WHAT YOU SHOULD DO :: Leaving the pictures aside, transcribe the data below exactly.

SUPPLIED MATERIAL ::
___

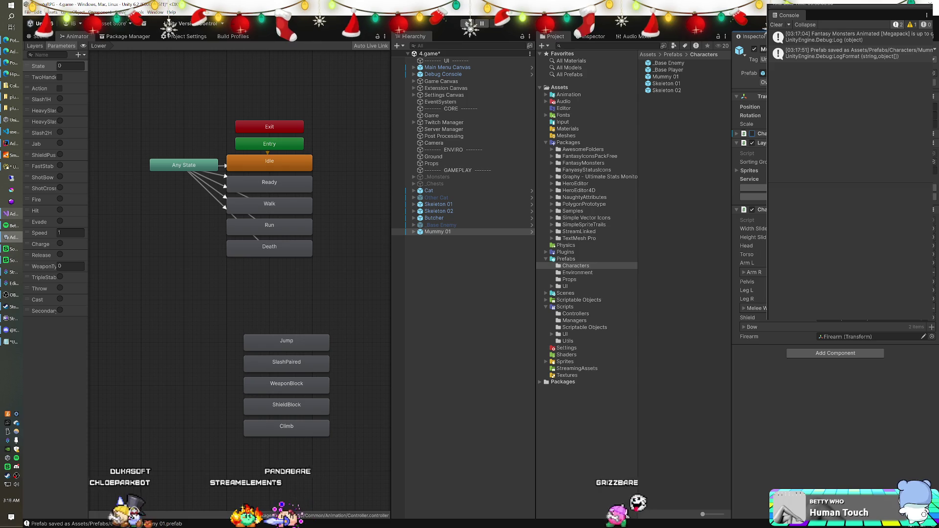
Attach the Monster script to Mummy 01 through an Add Component search for 'monst'.
click(811, 352)
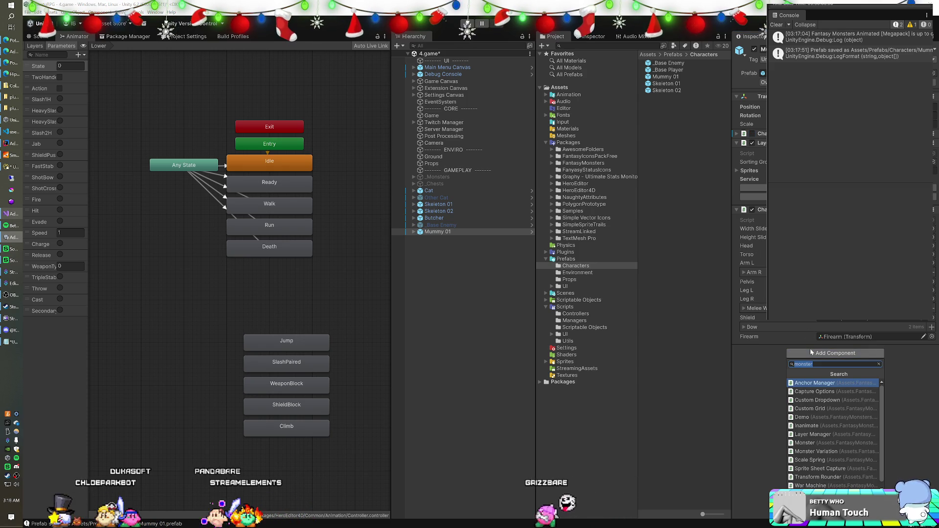
text(monst)
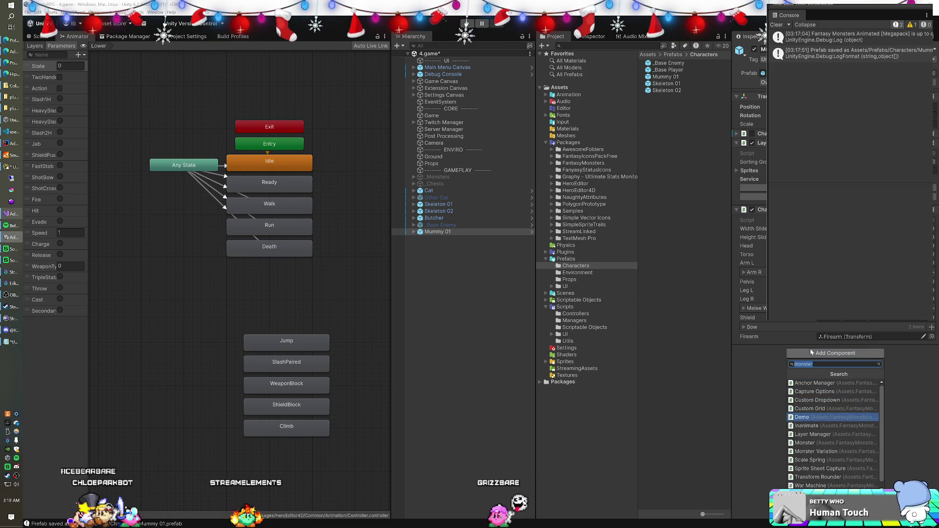
key(Return)
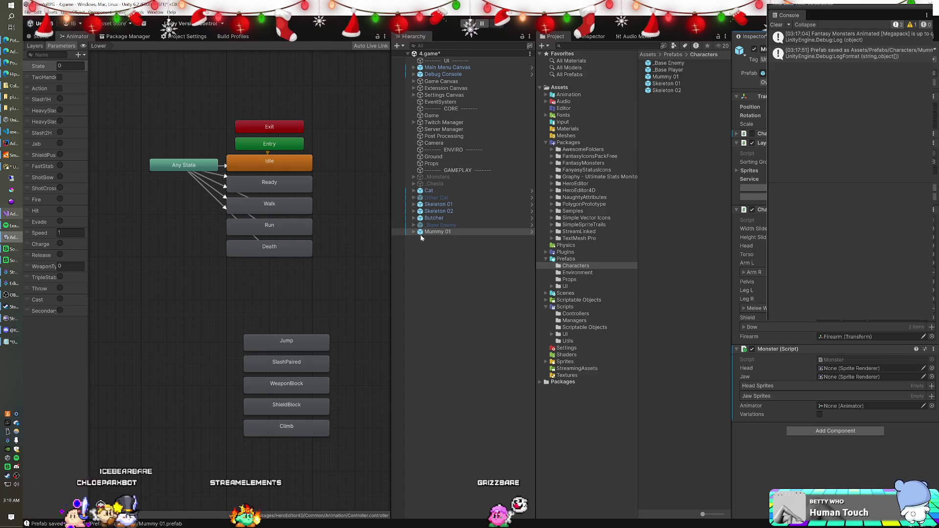
click(416, 205)
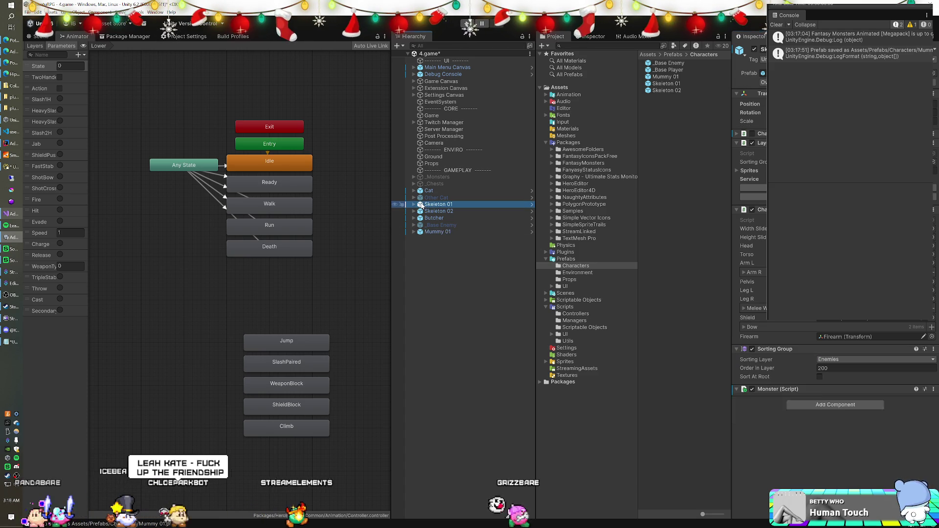
Expand Skeleton 01's child tree and try dragging its Mouth object into the Monster fields.
alt+click(413, 211)
click(415, 204)
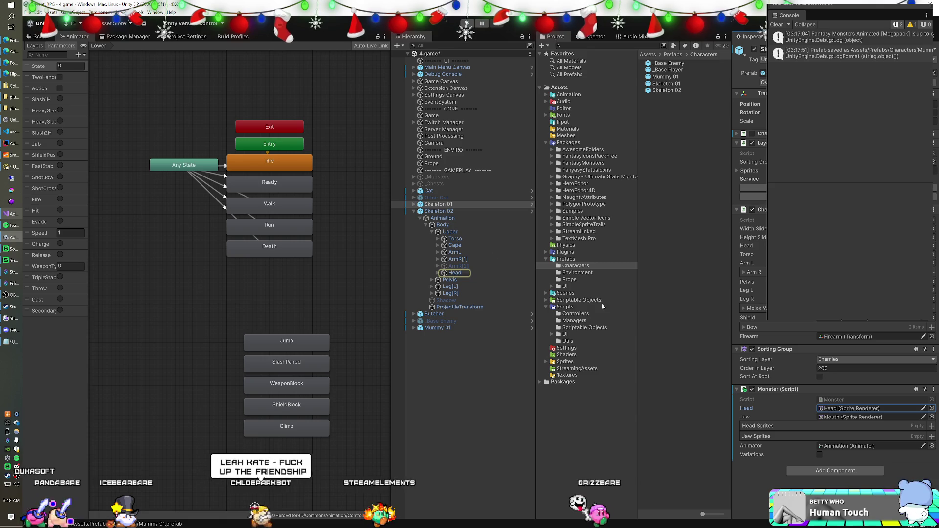
alt+click(414, 204)
scroll(482, 268, down, 15)
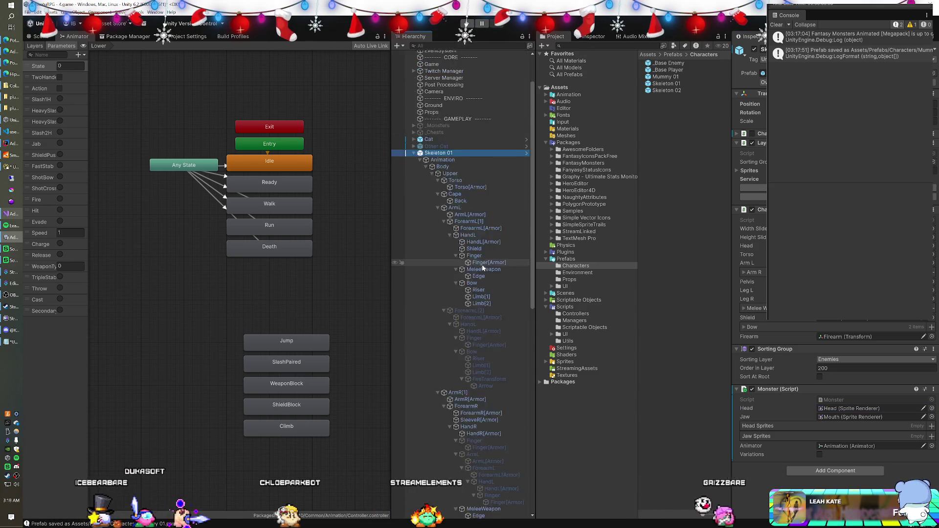
scroll(483, 273, down, 2)
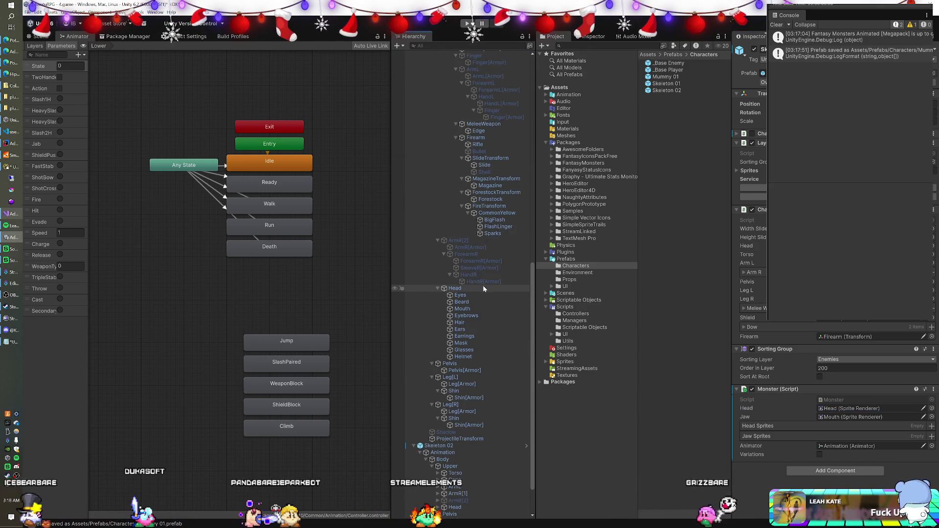
click(836, 409)
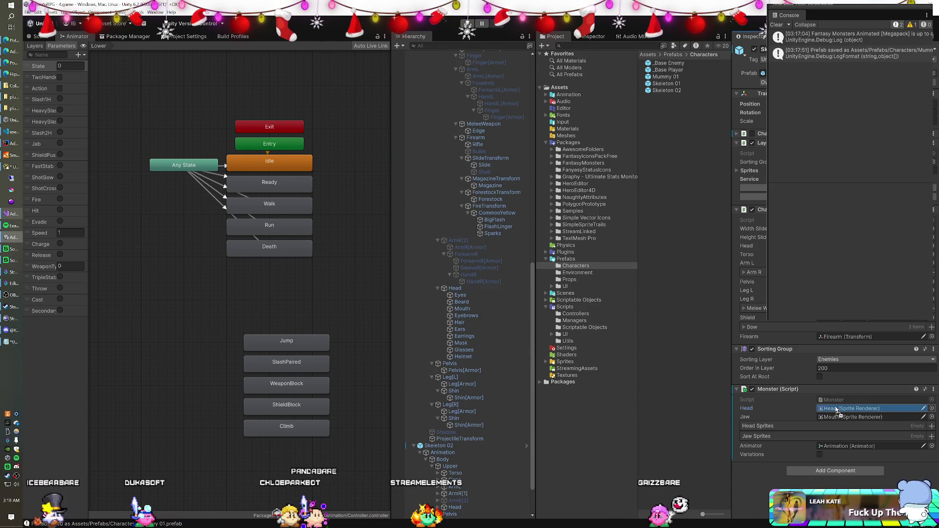
drag(463, 309, 844, 424)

___

RESULT OF THE TASK ::
Attach the Monster script to Mummy 01 through an Add Component search for 'monst'.
click(811, 352)
text(monst)
key(Return)
click(416, 205)
Expand Skeleton 01's child tree and try dragging its Mouth object into the Monster fields.
alt+click(413, 211)
click(415, 204)
alt+click(414, 204)
scroll(482, 268, down, 15)
scroll(483, 273, down, 2)
click(836, 409)
drag(463, 309, 844, 424)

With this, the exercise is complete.